A guilty horrible part of me felt unburdened after she died. There were entire nights where I slept through the night – not jarred awake by a sound I quickly ran to assess. Then the sadness came sharp and instantly – I had slept, and soundly. How dare I?
Not long after, we adopted again. Our boy, called Apollo then, was a one year old German Shepard that the owners had not neutered. He had been on hold for a gentleman, until the man brought his own Shepard for the meet and greet and “Apollo” ran circles around him, resulting in the older dog wearing out and hurting his leg. The dog limped out of the “interview” and the man never returned. Lucky for us.
We brought him home days later, where he ran a track around the yard maniacally and I wondered if we were equipped to handle such a handful. It turns out that even if we weren’t then, he would teach us and we would grow into a family together.

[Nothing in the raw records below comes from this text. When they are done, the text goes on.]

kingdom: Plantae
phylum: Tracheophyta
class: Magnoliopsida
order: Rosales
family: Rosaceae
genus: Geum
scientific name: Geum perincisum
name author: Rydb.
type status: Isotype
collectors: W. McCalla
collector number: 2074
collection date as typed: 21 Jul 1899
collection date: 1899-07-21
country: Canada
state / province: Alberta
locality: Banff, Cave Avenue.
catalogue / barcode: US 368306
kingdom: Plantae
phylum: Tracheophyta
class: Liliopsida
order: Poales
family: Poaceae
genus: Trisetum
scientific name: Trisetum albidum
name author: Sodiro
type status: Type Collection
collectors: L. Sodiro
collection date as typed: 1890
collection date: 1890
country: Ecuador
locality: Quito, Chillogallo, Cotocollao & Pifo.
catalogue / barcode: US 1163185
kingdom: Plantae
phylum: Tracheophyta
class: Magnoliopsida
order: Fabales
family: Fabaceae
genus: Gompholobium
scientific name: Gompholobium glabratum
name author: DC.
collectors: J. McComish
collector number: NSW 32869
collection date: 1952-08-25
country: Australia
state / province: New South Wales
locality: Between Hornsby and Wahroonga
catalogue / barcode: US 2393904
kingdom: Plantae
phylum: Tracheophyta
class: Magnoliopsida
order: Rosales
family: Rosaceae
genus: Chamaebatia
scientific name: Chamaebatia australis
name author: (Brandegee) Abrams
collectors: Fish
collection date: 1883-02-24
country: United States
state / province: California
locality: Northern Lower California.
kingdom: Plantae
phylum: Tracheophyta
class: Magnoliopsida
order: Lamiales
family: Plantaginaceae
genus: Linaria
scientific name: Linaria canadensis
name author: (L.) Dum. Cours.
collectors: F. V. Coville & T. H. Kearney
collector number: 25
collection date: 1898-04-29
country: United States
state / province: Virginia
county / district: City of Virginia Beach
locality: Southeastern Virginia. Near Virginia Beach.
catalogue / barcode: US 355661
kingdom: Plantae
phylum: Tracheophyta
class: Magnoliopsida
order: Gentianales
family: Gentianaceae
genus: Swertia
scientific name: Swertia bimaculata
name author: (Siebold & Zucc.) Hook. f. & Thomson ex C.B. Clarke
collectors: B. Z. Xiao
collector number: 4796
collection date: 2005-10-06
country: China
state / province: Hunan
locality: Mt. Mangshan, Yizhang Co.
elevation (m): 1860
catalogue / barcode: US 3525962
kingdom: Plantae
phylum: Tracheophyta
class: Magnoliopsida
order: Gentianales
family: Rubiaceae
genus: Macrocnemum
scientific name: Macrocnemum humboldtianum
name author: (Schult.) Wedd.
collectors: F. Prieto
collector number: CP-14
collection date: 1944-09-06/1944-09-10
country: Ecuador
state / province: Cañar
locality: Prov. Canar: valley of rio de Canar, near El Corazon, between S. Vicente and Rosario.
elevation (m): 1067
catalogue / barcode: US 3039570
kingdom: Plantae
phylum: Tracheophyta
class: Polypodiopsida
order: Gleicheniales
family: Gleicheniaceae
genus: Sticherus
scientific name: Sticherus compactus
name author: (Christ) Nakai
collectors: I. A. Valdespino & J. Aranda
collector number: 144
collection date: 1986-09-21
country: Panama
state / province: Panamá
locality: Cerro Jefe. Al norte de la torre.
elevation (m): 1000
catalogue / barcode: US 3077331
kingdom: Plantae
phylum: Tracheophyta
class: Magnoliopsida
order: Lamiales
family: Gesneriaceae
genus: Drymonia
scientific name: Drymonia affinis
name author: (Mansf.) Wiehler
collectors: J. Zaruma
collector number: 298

It has been a year now since we brought him home and he loves to run just as much – though I know now to put a vest on him or at the very least, a leash and take him out until he is tired.
Receo, as he is called now, completed us in ways that I hope he knows – and I believe dogs do, but also in a way that I wanted to share, because I thought after losing Coco that I could never try again. We have had a few friends who recently lost pets (can’t there be a better alternative, like pets staying healthy and alive forever, please?) and I know the decision is a tough one about what time is the right time to think about loving another one. I think that just as in life there will never be a “perfect” time, but I am so grateful that we stumbled upon him when we did. Yes, I do hear whines in the middle of too dark mornings and I know exactly what they mean – they are the gentle nudge in the direction of a new day and another chance to live in the moment.